As anyone who has read Embers will know Marai is a very gifted writer and this memoir is an absolute delight to read.It is full of brilliant insights and perhaps gives the reader a better idea of what life was like in an East European city in the post war era compared to historical studies.I particulary enjoyed the sections in the book where he recounts his dealings with the Russian soldiers who "liberated" Hungary.
There is only one sadness attached to this book and that is that Marai has only the 3 books available in English.He was a prolific author and if Embers,Converstaions in Bolzano and this memoir are anything to go by he is a writer of great quality and I would gladly read anything he has written.So come on publishers show a bit of initiative and get more of this great twentieth century Hungarian writer into translation.

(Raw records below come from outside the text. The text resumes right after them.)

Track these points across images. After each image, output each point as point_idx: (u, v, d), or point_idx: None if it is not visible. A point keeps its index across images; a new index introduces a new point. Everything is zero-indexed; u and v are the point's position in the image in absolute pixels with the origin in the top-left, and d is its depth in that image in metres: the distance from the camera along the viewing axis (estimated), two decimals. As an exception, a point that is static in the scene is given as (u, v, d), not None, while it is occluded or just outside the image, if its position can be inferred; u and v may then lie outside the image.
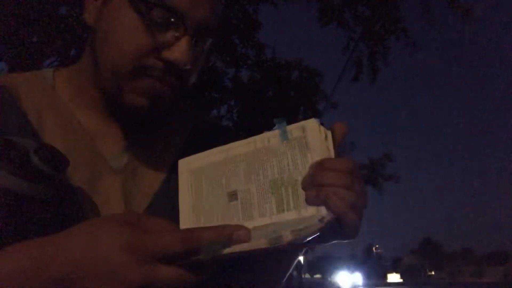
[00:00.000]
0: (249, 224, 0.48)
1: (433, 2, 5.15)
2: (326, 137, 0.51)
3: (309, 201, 0.47)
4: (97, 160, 0.61)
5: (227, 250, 0.43)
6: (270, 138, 0.53)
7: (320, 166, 0.48)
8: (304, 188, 0.49)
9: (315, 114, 7.14)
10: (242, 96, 6.45)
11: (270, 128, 0.55)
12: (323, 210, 0.47)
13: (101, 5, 0.60)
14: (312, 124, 0.51)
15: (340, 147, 0.53)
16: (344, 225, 0.47)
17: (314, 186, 0.47)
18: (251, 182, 0.53)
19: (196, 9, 0.57)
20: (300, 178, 0.50)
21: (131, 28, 0.56)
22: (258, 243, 0.43)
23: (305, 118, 0.55)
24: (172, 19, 0.56)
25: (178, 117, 0.72)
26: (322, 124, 0.52)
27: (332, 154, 0.50)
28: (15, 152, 0.48)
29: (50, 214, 0.50)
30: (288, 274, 0.69)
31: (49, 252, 0.43)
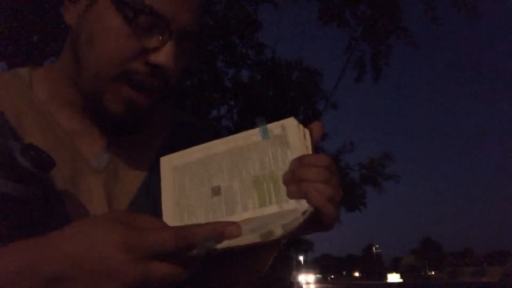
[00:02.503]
0: (233, 219, 0.50)
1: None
2: (304, 135, 0.53)
3: (291, 195, 0.50)
4: (78, 160, 0.61)
5: (219, 246, 0.44)
6: (251, 136, 0.55)
7: (300, 162, 0.51)
8: (285, 183, 0.51)
9: (315, 114, 7.13)
10: (242, 96, 6.44)
11: None
12: (304, 203, 0.49)
13: (84, 7, 0.59)
14: (291, 122, 0.54)
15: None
16: (323, 216, 0.49)
17: (295, 181, 0.50)
18: (234, 178, 0.54)
19: (180, 15, 0.58)
20: (280, 174, 0.52)
21: (117, 33, 0.56)
22: (248, 237, 0.45)
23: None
24: (158, 25, 0.57)
25: (158, 117, 0.72)
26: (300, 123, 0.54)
27: (310, 151, 0.53)
28: (1, 153, 0.47)
29: (37, 214, 0.50)
30: (266, 269, 0.70)
31: (42, 252, 0.42)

Fine account of the Red Army occupation of Budapest  Apr 10, 2004
I cannot improve on the review below, but I can try to help by summarizing a few important points about this book. The reason why it gets five stars is the author's fascinating personal account of the Soviet Army's occupation of Budapest in 1944-1945 and of the cultural clash between Soviet soldiers and the Hungarian bourgeois. This makes up the first third of the book (113 pages). The other two-thirds of the book cover the aftermath of the destruction of Budapest, and the increasing Communist stranglehold on society ending in Marai's flight to Switzerland. These latter parts are not bad, but not as good; they sometimes drag a bit, with Marai tending to entwine himself in navel-gazing intellectual discourse from which a better editor might have rescued him.